Thereby, each line in a file is converted to a [`Sentence`](#flair.data.Sentence) object annotated with the labels.

```{important}
A text in a line can have multiple sentences. Thus, a [`Sentence`](#flair.data.Sentence) object can actually consist of multiple sentences.
```

```python
from flair.data import Corpus
from flair.datasets import ClassificationCorpus

# this is the folder in which train, test and dev files reside
data_folder = '/path/to/data/folder'

# load corpus containing training, test and dev data
corpus: Corpus = ClassificationCorpus(data_folder,
                                      test_file='test.txt',
                                      dev_file='dev.txt',
                                      train_file='train.txt',
                                      label_type='topic',
                                      )
```

Note again that our corpus initializers have methods to automatically look for train, dev and test splits in a folder.
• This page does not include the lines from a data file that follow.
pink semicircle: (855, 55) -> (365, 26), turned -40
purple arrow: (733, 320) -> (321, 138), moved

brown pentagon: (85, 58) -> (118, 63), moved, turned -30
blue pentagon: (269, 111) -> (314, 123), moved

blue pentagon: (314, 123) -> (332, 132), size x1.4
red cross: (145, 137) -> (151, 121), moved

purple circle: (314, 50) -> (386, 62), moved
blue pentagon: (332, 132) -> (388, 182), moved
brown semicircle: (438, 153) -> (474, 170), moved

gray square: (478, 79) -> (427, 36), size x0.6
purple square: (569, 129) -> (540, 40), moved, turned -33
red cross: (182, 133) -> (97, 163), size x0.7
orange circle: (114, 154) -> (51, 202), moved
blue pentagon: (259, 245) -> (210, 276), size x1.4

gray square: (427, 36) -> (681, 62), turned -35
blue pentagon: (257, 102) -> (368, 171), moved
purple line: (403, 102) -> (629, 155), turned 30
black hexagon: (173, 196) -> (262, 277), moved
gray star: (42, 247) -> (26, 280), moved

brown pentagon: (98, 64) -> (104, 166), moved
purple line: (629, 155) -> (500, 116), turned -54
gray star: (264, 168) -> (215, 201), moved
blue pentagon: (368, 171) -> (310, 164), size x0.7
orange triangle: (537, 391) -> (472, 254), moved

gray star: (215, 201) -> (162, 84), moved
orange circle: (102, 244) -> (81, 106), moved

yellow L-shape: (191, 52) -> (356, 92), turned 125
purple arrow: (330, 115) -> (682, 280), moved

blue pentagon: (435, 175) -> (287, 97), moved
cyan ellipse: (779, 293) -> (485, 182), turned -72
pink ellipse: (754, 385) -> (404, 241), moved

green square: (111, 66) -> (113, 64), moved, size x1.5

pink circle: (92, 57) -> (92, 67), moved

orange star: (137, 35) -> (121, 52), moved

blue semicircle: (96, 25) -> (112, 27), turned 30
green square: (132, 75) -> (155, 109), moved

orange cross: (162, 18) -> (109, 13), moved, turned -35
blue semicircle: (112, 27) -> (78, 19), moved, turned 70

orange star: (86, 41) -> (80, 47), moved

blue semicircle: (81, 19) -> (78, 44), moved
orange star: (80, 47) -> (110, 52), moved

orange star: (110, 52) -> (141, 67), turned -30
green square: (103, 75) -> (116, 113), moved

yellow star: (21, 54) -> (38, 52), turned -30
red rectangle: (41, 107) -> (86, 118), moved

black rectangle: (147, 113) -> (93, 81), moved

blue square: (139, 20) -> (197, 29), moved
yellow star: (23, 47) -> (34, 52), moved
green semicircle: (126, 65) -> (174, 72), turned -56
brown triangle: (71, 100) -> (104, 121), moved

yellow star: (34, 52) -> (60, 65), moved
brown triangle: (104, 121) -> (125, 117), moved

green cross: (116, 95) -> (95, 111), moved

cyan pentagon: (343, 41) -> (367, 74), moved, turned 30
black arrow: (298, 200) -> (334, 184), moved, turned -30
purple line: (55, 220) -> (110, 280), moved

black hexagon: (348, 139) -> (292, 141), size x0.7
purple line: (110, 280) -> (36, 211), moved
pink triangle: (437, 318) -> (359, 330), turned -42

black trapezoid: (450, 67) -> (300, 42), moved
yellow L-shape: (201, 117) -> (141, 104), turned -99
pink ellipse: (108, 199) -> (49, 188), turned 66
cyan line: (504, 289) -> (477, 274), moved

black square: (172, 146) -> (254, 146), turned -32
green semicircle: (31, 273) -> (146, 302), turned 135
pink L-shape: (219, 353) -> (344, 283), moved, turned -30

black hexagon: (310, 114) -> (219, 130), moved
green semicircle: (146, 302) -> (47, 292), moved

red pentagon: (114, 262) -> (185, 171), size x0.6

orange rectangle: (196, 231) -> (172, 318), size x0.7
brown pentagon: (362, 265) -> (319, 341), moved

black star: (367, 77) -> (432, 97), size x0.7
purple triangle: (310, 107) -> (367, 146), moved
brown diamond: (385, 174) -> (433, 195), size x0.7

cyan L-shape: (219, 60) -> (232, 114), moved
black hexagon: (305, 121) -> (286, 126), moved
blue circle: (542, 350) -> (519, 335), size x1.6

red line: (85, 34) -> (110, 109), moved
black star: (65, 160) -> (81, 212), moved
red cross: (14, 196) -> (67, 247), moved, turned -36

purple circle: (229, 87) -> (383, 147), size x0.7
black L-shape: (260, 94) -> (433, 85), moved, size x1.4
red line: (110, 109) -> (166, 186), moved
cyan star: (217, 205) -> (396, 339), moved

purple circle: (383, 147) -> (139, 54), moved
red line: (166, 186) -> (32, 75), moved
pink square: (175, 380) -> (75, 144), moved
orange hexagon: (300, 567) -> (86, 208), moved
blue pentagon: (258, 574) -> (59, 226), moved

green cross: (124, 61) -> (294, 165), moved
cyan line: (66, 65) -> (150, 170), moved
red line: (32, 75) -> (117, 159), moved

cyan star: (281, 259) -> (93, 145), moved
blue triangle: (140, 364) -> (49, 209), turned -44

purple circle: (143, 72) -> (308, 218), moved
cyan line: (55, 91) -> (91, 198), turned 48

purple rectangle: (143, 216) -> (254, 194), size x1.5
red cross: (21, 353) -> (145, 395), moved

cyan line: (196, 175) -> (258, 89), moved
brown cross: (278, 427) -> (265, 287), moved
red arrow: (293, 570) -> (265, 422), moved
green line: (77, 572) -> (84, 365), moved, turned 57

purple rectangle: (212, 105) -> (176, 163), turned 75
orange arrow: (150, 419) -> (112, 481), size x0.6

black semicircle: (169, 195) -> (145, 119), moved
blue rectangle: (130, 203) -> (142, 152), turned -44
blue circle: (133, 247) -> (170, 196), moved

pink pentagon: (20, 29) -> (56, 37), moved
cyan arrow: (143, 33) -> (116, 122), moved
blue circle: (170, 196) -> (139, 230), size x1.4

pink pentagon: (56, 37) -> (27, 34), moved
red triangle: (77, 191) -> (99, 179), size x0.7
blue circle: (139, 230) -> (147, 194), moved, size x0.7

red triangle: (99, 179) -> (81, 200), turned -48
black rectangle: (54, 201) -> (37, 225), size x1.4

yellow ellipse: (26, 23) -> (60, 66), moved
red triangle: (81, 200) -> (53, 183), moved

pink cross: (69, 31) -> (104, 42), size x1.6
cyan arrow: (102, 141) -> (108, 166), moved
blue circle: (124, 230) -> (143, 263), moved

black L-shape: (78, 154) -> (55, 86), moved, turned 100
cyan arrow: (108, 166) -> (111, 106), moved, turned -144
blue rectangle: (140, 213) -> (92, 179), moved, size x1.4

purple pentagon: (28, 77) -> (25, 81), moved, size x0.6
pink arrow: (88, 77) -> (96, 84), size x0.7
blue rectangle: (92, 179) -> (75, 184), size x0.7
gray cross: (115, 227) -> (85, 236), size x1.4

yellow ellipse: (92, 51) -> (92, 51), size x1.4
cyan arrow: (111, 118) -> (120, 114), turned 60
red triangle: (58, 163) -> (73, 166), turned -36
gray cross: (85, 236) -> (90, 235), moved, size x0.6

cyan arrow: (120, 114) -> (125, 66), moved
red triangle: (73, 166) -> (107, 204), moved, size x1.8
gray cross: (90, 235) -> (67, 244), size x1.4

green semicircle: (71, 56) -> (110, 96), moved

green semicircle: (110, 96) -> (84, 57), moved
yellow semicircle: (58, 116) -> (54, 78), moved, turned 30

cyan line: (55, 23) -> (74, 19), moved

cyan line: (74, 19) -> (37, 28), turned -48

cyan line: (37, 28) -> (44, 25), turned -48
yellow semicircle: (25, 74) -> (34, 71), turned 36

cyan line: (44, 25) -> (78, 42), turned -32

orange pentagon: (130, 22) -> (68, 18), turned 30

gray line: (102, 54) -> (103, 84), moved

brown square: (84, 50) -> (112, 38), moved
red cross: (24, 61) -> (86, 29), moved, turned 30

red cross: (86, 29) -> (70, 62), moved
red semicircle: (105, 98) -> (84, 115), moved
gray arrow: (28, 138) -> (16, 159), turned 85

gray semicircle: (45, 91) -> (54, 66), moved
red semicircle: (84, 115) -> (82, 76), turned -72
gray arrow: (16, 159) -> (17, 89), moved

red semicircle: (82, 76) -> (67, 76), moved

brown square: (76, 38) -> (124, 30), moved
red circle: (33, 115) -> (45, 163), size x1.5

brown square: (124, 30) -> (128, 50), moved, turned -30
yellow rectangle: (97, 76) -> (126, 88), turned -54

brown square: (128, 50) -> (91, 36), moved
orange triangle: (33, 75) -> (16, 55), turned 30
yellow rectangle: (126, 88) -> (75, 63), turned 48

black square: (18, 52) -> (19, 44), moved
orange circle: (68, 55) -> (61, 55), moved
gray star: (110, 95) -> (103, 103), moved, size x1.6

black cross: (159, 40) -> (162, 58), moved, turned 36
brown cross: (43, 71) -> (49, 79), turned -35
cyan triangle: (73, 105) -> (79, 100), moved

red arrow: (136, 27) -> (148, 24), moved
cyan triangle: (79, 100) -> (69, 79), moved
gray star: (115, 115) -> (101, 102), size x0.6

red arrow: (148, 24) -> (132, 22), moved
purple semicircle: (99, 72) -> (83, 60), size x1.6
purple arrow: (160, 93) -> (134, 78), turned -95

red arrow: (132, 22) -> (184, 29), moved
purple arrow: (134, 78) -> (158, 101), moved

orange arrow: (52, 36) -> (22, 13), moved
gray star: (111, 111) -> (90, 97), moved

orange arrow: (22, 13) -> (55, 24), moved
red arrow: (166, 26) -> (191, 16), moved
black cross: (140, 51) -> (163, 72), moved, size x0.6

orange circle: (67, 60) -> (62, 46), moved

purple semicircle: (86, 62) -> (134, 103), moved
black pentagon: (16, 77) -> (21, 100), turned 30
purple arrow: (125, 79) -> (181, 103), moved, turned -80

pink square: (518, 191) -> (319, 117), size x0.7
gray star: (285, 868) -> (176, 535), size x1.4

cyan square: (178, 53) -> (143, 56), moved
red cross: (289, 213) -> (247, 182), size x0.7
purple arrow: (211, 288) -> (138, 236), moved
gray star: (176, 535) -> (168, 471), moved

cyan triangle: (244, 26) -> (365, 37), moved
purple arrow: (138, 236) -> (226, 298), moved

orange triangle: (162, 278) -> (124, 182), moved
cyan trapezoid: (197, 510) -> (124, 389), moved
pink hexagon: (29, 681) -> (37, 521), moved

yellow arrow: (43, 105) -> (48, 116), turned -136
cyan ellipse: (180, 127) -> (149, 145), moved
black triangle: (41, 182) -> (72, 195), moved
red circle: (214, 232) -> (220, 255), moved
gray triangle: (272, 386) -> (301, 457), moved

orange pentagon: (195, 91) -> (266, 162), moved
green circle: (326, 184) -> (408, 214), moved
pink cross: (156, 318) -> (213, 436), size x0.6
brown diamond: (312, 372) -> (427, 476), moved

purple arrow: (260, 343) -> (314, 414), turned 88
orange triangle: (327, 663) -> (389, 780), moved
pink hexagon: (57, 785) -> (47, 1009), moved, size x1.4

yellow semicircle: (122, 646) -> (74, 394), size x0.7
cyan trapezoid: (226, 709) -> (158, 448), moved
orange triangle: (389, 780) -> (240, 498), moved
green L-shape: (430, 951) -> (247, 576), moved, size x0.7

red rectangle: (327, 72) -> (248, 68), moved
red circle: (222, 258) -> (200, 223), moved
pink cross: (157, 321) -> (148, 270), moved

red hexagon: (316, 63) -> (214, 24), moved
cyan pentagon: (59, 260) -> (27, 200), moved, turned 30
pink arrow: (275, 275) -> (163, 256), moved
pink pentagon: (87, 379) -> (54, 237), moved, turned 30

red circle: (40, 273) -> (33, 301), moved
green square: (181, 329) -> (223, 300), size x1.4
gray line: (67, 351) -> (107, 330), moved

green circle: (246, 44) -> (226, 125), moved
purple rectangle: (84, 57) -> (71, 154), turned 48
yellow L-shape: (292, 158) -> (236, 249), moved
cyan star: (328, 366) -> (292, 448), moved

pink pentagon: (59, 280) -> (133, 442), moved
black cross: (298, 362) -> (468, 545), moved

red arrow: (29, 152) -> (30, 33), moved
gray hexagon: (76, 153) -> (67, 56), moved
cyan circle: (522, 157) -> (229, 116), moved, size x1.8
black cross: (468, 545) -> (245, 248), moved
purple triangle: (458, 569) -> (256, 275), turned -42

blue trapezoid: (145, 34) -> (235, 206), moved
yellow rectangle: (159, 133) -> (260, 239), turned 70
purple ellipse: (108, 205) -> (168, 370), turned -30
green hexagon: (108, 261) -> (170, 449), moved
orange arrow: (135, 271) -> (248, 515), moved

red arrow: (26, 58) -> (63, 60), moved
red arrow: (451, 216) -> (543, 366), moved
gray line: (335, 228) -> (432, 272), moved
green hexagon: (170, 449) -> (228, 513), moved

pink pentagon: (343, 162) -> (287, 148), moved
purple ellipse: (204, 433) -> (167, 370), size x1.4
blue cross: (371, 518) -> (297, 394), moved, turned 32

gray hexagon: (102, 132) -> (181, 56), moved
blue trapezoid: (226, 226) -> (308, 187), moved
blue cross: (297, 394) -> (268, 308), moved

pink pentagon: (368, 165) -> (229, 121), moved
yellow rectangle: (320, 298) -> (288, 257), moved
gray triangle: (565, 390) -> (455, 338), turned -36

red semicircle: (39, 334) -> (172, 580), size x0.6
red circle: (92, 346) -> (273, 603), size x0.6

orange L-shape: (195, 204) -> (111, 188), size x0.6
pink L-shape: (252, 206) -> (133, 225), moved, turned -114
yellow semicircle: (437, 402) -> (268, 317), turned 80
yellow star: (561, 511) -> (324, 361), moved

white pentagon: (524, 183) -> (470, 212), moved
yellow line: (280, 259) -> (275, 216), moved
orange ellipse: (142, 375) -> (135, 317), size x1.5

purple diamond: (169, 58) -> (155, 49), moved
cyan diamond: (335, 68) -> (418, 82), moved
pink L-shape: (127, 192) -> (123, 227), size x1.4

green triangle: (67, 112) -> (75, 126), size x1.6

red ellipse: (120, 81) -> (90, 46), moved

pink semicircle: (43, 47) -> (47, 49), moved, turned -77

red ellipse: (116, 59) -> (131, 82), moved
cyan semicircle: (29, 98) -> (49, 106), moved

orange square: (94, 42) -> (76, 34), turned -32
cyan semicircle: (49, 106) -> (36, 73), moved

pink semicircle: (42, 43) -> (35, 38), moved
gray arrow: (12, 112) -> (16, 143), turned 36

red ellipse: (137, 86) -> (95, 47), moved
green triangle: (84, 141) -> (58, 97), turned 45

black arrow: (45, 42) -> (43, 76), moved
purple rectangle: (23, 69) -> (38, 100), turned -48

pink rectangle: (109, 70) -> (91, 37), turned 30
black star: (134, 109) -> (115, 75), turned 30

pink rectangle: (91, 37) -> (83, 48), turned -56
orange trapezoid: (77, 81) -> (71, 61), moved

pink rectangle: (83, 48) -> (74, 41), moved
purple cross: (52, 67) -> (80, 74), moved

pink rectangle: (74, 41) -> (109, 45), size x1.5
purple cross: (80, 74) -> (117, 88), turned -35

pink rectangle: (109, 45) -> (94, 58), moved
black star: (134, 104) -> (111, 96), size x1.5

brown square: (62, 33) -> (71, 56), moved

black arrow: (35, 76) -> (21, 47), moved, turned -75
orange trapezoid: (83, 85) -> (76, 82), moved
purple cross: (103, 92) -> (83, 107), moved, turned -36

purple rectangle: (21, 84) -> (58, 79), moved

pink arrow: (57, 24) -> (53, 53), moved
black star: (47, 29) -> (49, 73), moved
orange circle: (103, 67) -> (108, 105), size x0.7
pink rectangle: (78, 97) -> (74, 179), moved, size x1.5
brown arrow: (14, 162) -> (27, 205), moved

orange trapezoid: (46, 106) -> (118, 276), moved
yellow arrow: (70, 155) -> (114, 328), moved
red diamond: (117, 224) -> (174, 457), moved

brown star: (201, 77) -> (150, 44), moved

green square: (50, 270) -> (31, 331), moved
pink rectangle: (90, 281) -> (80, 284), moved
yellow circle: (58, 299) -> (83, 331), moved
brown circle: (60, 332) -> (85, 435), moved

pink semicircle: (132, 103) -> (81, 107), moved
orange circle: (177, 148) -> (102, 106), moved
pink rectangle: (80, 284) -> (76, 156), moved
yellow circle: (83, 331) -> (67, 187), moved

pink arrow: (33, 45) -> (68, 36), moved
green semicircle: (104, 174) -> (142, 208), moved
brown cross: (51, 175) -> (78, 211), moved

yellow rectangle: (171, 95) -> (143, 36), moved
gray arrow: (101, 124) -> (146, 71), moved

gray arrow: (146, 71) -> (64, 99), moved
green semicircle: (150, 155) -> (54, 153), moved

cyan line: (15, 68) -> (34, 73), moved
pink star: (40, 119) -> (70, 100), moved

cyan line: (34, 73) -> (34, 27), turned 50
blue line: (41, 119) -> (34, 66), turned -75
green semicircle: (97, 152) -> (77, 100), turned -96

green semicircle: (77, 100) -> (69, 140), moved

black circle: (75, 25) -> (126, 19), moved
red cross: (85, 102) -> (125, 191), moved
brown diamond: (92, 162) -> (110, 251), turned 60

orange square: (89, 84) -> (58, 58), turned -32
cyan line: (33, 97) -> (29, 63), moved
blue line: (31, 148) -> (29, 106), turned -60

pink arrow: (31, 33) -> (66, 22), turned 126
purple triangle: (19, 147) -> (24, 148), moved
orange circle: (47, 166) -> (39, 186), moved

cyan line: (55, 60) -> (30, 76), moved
So in
most cases you don't need to specify the file names yourself. Often, this is enough:

```python
# this is the folder in which train, test and dev files reside
data_folder = '/path/to/data/folder'

# load corpus by pointing to folder. Train, dev and test gets identified automatically.
corpus: Corpus = ClassificationCorpus(data_folder,
                                      label_type='topic',
                                      )
```

Since the FastText format does not have columns, you must manually define a name for the annotations. In this
example we chose `label_type='topic'` to denote that we are loading a corpus with topic labels.